Особенное окно

Валентина Агапова
В старенькой деревенской избе моего детства по фасаду располагалось три окна, и сбоку одно – полдённое, или полуденное. Так оно называлось потому, что выходило на южную сторону, а значит, «видело» солнце в полдень в зените. А фасадом изба была обращена  западу.

Одно из трёх окон, смотревших на запад, было пешное, или печное. Оно располагалось близко к углу, одна стена которого была северной, а значит, и холодной. Окно настолько «поизносилось», что даже вторую, зимнюю, раму уже не выставляли. Кстати, внизу зимних рам когда-то крепился брусок с выдолбленными в нём желобками, куда стекал конденсат, или влага растаявшей наледи на стёклах внизу окна. Её приходилось вымакивать тряпкой. Пешной чулан (или упичь), куда печка выходила своим устьем, небольшой и все пары от варившейся в печи картошки для скотины, варев разных, запариваний, постоянно оседали на окне, стекали на раму, на подоконник, отчего те быстро сгнили, и зимняя рама - тоже, вместе с собирающими воду желобками. Поэтому окно уже и не трогали даже в большие праздники, разве лишь протирали стёкла.

Окно у красного угла - двустворчатое, как и полдённое. Но я не помню, чтобы оно когда-либо открывалось, шпингалеты заржавели. А вот окно с южной стороны иногда распахивалось.

Третье, среднее окно, отличалось от других. Правая его створка была подвижной. Чтобы открыть её, нужно убрать из полозка палочку, которая мешала движению, и толкнуть подвижную половинку окна. Это окно мне тоже очень нравилось, как и полдённое. Маленькой, оно мне служило вместо двери. Мама ругалась почему-то за мои входы и выходы через него, ведь я никакого урона окну не наносила. Оно было как бы моим.  Когда вечером, играя на тёплой завалинке, ждала маму с работы, у того же окна и засыпала.

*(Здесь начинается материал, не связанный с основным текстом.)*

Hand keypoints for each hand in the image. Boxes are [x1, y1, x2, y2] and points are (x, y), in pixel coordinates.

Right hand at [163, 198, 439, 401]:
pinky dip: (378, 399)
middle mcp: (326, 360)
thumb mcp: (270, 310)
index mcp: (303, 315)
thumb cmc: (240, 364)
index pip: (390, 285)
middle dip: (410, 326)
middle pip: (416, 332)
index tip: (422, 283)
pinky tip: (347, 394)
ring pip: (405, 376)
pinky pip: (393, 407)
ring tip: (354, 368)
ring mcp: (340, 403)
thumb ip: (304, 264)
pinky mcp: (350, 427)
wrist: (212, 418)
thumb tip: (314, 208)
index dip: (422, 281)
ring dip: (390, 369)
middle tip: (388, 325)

И только уже довольно-таки поздно, когда мамы не стало, я узнала, почему это окно отличалось от других. Оказывается, оно служило для того, чтобы нищим подавать милостыню. Открыть его при необходимости можно было ровно настолько, чтобы кусок хлеба прошёл в открывшуюся широкую щель. Видимо, во избежание каких-либо неожиданностей. Или чтобы в холодное время тепло не выпускать из избы.  Бабушка и дедушка были набожными. Особенно дед. На фотографии он добродушен. Бабушка строго смотрит в объектив. Хорошо, что на фото они остались. Я-то родилась уже тогда, когда оба ушли в мир иной. Иначе я и не представляла бы, какими они были. И это окно у них, по-видимому, особенно почиталось. Около него останавливались божии люди, молились, просили милостыню Христа ради. Через него делалось богоугодное дело – подавалась милостыня.

Об этом назначение окна тогда знать я и не могла, потому что ни разу не видела нищих у нашей избы. Хотя в селе они иногда бывали. По-видимому, нищенство, как средство к существованию, изживало себя. Да и государство стало ставить препоны, ведь голи перекатной к тому времени (середина пятидесятых) уже как будто бы и не оставалось.

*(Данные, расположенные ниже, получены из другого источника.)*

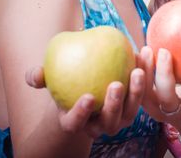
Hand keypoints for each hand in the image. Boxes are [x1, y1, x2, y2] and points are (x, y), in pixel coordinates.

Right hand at [25, 66, 144, 137]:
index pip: (76, 123)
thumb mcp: (49, 80)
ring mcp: (118, 119)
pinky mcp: (133, 106)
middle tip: (116, 84)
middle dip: (114, 105)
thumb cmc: (63, 83)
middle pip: (109, 122)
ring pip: (130, 111)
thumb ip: (39, 77)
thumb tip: (35, 73)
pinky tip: (144, 54)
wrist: (84, 85)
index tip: (87, 97)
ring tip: (137, 70)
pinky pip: (141, 93)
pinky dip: (145, 74)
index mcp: (75, 121)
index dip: (81, 113)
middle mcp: (98, 126)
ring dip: (136, 91)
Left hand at [138, 38, 180, 133]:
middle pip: (168, 98)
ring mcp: (160, 114)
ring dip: (145, 73)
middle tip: (164, 51)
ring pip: (147, 97)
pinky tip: (136, 54)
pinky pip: (138, 91)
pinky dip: (137, 73)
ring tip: (146, 49)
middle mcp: (179, 115)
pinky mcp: (148, 109)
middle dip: (164, 75)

Но нищие в селе всё-таки появлялись. Приходил издалека Шура Маргушинский (из села Маргуша). Высокий худой старик. Он был глупеньким. Мальчишки, бегая за ним, кричали: «Смертию смерть поправ, воробей живёт в дровах». Видимо, именно так просил милостыню этот нищенствующий старик.

Была и деревенская нищенка, тоже старая - Любонька. И она была глупенькой, но доброй. Над ней не смеялись. Любонька всё ещё пыталась выходить с корзинкой по миру, но родственники запрещали ей это делать.

Появлялась в селе и ещё одна нищенка, Дунька, фамилия уже забылась. Не старая, приходившая не известно откуда. Запомнилась тем, что ходила она (как говорили, и зимой и летом) в резиновых ботиках на каблуках. Походка её была странной: шагая, выворачивала ступни, ставила их носками не вперёд, а вбок. Её я видела летом в этих ботиках. С виду тоже глуповатая. Уже взрослой неожиданно встретила её. Маленькая бойкая бабёнка, с нормальной походкой, но сильно себе на уме…
 
Думалось, что нищенство - это далёкое прошлое. Однако сей промысел Божий ожил. И  в основном, действительно, как промысел…

А то «подавальческое» окно имеет какое-то своё название. К сожалению, не удалось сохранить в памяти, какое.